En todo caso, el acervo de datos conocidos ya parece suficiente como para esbozar unos juicios generalizadores que, aun siendo preliminares, puedan servir de punto de partida para una búsqueda de nuevos datos que confirmen, precisen o refuten dichas afirmaciones. En nuestro caso particular, las observaciones que hemos hecho de la actividad traductora, tal y como se desarrolló a lo largo de la historia escrita de la civilización europea, nos han movido a clasificar los hechos conocidos (y algunos todavía por conocer) con arreglo a la problemática que plantean; y en esto, hemos tratado, ente otras cosas, de establecer paralelismos, siempre que haya sido posible, con los problemas que ya han sido postulados por varias disciplinas lingüísticas, cuyos intereses se entrecruzan con los de la traductología: la sicolingüística, la sociolingüística, el estudio comparativo de la literatura y, quizás, algunas más. Esta afinidad de planteamientos no es nada casual, sino que, más bien, confirma la necesidad de tratar nuestro objeto de estudio desde una perspectiva interdisciplinaria, de plena conformidad con la visión que han tenido de él los principales teóricos de la traducción del siglo XX.

1.

Parece, pues, que el variado conjunto de datos que han ido recogiendo los historiadores de la traducción en los últimos decenios podría agruparse, conforme la problemática que plantean, bajo las siguientes rúbricas:

1.1. TIPOLOGÍA DE LAS SITUACIONES DE COMUNICACIÓN BILINGÜE Y MULTILINGÜE.

___

→ Tu tarea:
Transcribe de principio a fin el texto sobre la historia de la traducción, sin cambiar nada. Las líneas no hacen falta para nada.

→ Sección de datos:
___

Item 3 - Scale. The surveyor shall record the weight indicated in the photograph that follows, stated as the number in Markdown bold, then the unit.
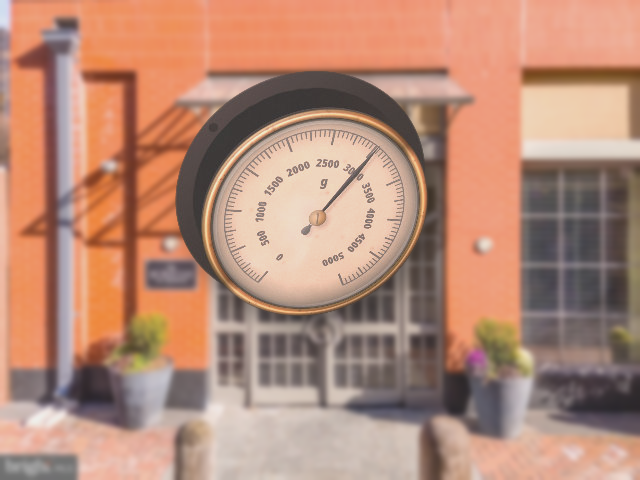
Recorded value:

___

→ Solución del problema:
En todo caso, el acervo de datos conocidos ya parece suficiente como para esbozar unos juicios generalizadores que, aun siendo preliminares, puedan servir de punto de partida para una búsqueda de nuevos datos que confirmen, precisen o refuten dichas afirmaciones. En nuestro caso particular, las observaciones que hemos hecho de la actividad traductora, tal y como se desarrolló a lo largo de la historia escrita de la civilización europea, nos han movido a clasificar los hechos conocidos (y algunos todavía por conocer) con arreglo a la problemática que plantean; y en esto, hemos tratado, ente otras cosas, de establecer paralelismos, siempre que haya sido posible, con los problemas que ya han sido postulados por varias disciplinas lingüísticas, cuyos intereses se entrecruzan con los de la traductología: la sicolingüística, la sociolingüística, el estudio comparativo de la literatura y, quizás, algunas más. Esta afinidad de planteamientos no es nada casual, sino que, más bien, confirma la necesidad de tratar nuestro objeto de estudio desde una perspectiva interdisciplinaria, de plena conformidad con la visión que han tenido de él los principales teóricos de la traducción del siglo XX.

1.

Parece, pues, que el variado conjunto de datos que han ido recogiendo los historiadores de la traducción en los últimos decenios podría agruparse, conforme la problemática que plantean, bajo las siguientes rúbricas:

1.1. TIPOLOGÍA DE LAS SITUACIONES DE COMUNICACIÓN BILINGÜE Y MULTILINGÜE.